After ma died, I needed to do something that I thought would bring peace to her. I took the help of my friend to organize a puja at our local Kali temple for peace. When baba died 9 days later, I simply added his name to the temple along with ma. One puja for two kind of a deal.
But then I had my doubts. Baba was a spiritual man, not religious. Ma did love her Kali thakur but did not do any sort of puja at home. Was I doing the right thing? Is this what they would have liked? Since I never participated in a puja since a young adult, I was oddly frustrated on the morning of the ritual.

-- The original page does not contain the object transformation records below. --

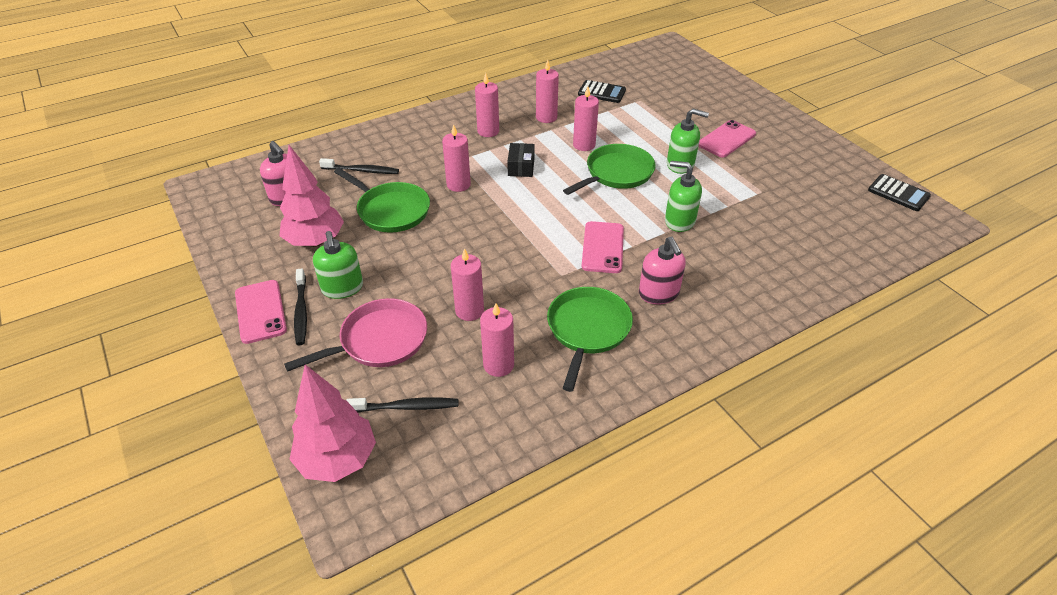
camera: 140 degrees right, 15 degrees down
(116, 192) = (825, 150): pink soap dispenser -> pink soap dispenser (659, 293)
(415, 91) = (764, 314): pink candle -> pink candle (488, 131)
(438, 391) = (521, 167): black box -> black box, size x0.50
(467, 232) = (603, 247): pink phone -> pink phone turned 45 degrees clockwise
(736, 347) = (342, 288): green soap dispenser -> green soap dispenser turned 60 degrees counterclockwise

As we walked into the temple, we heard the melodious voice of the priest conducting a puja from a distance. The voice, intoning Sanskrit shlokas, as well as the quiet ambience, the calming smell of flowers and incense sticks soothed my frayed nerves. The shanti puja for ma and baba was next. A very elderly priest approached us asking my name and informing us he will be conducting the puja.
“It is for your mother, right?”
“For both my mother and father. I lost them both to Covid.”
“Oh ho,” he said as he walked away and got busy arranging the puja necessities.
Before he started the rituals and the mantras he turned to us and explained the purpose of the ritual. And only then did the whole process start becoming meaningful. Beautiful even.
He said, “Visualize the electric gadgets in your house without electricity. You have your television, your refrigerator, your microwave but nothing works because there is no power. Similarly, when someone dies the body is present with all its details. The power or the soul departs. Our job today is to free the soul from this dimension so it can merge with God, Almighty, the universe, water or whatever you believe. We come from water and we go back to water.” The word Narayana, he explained is home of water – Nara is water, ayan is home. As he intoned mantras in Sanskrit calling on the major rivers of the world to accept the souls of my parents, tears finally flowed freely down my face. I released my parents to wherever they will find eternal peace while I live the days allotted to me with their love and memories in my heart.
Since the shanti pujo, I have found some respite. I now understand why ritual is important for humans. I came back with the priest’s words of comfort. He said “Some priests ask for beds and bedding, they ask for food and sweets, clothes and thousand other worldly materials. But what use are those materials for a departed soul? You, as a daughter, are freeing them to be one with the universe. That act of release is for your shanti and for their shanti. Go home in peace, light a candle in front of their photos, and if you can, meditate.”
During the entire car ride home I let the tears flow. Never once did I wipe the tears off my face. That cleansing brought some relief to my soul. Once upon a time, ma, baba gently let go of my hand to help me find my path in this world. But they remained as my safety net, always. On the day of shanti puja, I felt they gently released my hand yet again and urged me to make my way in a world without them. They knew I could do it. They had raised me strong enough to make it on my own, without their help.
Now I have their love and memories as my safety net. Those will have to see me through.